Data extracts:
--- START ---

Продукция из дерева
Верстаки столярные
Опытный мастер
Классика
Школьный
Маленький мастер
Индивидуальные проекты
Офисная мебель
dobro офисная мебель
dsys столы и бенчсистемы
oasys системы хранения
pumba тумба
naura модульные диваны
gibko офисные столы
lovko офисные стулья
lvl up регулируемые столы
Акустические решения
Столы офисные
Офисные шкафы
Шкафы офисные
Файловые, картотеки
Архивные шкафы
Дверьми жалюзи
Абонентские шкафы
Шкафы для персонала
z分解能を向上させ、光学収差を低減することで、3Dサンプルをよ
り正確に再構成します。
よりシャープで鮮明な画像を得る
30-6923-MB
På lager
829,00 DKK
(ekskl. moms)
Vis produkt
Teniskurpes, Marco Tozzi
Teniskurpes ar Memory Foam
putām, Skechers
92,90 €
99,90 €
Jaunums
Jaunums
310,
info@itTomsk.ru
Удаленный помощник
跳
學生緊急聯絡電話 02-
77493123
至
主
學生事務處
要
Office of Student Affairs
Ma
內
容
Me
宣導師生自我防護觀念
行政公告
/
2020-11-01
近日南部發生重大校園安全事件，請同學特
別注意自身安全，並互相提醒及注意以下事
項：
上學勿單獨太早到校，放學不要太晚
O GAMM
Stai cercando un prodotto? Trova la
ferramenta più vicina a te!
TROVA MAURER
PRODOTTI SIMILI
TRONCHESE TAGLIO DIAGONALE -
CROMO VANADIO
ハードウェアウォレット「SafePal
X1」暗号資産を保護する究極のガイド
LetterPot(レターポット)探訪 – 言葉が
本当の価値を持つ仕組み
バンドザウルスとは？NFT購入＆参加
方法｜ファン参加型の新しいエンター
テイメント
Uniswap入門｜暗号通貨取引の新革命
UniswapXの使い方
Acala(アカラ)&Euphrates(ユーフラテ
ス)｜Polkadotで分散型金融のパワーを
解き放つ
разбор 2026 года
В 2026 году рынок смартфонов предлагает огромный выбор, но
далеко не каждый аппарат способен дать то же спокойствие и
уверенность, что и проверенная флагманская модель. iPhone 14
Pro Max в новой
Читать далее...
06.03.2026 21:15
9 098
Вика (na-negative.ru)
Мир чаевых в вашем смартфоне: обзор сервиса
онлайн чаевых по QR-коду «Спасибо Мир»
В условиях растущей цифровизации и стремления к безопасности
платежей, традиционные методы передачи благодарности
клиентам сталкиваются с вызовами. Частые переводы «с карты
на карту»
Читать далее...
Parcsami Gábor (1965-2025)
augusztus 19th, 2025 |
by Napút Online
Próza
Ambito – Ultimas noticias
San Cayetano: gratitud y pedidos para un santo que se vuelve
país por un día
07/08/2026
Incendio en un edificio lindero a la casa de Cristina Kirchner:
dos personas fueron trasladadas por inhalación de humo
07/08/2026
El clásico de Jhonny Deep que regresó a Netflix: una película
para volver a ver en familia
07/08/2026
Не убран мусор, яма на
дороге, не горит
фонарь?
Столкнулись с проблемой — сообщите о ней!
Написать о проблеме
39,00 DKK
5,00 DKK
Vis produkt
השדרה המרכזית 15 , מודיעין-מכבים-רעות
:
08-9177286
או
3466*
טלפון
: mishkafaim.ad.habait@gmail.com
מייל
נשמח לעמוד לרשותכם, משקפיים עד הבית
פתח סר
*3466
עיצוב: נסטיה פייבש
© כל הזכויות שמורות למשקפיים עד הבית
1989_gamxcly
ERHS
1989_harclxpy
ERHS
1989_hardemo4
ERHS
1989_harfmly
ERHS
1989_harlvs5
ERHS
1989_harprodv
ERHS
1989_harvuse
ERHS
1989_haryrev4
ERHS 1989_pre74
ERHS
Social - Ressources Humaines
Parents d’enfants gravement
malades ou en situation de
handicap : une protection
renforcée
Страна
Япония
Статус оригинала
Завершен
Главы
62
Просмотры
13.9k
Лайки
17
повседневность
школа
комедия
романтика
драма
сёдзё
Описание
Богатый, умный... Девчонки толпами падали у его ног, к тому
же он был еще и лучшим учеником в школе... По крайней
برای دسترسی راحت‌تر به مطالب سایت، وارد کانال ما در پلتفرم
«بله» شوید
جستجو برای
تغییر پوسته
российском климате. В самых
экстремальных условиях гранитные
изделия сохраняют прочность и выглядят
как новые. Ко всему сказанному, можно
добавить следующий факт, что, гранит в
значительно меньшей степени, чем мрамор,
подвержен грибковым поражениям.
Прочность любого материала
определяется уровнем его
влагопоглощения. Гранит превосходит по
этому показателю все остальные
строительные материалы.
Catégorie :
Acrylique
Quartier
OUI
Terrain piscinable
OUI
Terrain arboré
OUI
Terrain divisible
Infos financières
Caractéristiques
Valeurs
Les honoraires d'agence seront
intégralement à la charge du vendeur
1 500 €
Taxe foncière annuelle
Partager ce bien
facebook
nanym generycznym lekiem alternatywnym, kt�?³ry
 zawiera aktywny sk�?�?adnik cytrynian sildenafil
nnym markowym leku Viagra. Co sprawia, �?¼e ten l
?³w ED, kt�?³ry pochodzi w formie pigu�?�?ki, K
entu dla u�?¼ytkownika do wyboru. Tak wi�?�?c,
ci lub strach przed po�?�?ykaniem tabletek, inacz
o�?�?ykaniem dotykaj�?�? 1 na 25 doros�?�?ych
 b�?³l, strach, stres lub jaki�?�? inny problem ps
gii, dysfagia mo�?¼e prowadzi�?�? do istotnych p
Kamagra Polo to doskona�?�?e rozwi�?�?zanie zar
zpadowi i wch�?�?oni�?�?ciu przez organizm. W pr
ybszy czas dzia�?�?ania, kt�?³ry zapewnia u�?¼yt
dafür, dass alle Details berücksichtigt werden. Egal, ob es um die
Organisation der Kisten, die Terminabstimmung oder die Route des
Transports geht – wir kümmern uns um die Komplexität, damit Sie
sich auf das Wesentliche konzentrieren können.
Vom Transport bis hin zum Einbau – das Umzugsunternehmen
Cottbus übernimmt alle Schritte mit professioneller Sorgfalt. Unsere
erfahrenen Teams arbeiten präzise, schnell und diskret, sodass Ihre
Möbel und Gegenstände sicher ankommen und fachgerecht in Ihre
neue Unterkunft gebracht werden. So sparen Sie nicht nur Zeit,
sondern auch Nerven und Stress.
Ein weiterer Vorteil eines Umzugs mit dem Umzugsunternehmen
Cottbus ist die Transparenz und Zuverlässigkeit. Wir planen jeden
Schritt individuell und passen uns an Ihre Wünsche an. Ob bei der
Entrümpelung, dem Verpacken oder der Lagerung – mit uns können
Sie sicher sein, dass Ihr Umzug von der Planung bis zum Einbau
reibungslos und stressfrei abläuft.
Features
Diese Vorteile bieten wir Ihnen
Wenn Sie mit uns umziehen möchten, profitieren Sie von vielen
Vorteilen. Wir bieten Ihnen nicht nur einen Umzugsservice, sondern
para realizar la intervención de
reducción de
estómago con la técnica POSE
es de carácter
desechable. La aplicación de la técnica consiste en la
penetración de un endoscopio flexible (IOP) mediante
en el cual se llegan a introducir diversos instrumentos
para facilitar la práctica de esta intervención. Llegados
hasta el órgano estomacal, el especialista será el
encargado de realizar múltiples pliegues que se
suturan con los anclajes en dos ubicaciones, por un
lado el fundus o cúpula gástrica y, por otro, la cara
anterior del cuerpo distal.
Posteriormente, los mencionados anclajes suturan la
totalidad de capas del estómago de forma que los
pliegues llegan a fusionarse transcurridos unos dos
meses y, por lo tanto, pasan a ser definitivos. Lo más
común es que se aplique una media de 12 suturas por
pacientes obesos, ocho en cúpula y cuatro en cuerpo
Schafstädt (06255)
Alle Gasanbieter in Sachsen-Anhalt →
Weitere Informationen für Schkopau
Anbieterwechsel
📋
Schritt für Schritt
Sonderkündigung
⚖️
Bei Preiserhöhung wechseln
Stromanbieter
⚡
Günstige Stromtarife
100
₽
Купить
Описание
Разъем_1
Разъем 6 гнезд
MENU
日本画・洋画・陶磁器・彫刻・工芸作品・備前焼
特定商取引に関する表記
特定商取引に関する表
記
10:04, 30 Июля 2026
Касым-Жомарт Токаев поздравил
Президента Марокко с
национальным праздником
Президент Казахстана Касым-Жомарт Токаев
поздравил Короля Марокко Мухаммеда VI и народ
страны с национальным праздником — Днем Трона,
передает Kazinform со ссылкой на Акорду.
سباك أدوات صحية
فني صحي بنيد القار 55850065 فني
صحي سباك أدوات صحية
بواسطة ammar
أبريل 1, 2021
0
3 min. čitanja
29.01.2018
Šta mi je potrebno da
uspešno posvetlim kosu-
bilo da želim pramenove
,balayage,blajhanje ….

--- END ---

Task directions:
What goes in the answer is the run of lines from the one holding "特定商取引に関する表記" to the end of the entries, reproduced exactly and with nothing else.

Your response:
特定商取引に関する表記
特定商取引に関する表
記
10:04, 30 Июля 2026
Касым-Жомарт Токаев поздравил
Президента Марокко с
национальным праздником
Президент Казахстана Касым-Жомарт Токаев
поздравил Короля Марокко Мухаммеда VI и народ
страны с национальным праздником — Днем Трона,
передает Kazinform со ссылкой на Акорду.
سباك أدوات صحية
فني صحي بنيد القار 55850065 فني
صحي سباك أدوات صحية
بواسطة ammar
أبريل 1, 2021
0
3 min. čitanja
29.01.2018
Šta mi je potrebno da
uspešno posvetlim kosu-
bilo da želim pramenove
,balayage,blajhanje ….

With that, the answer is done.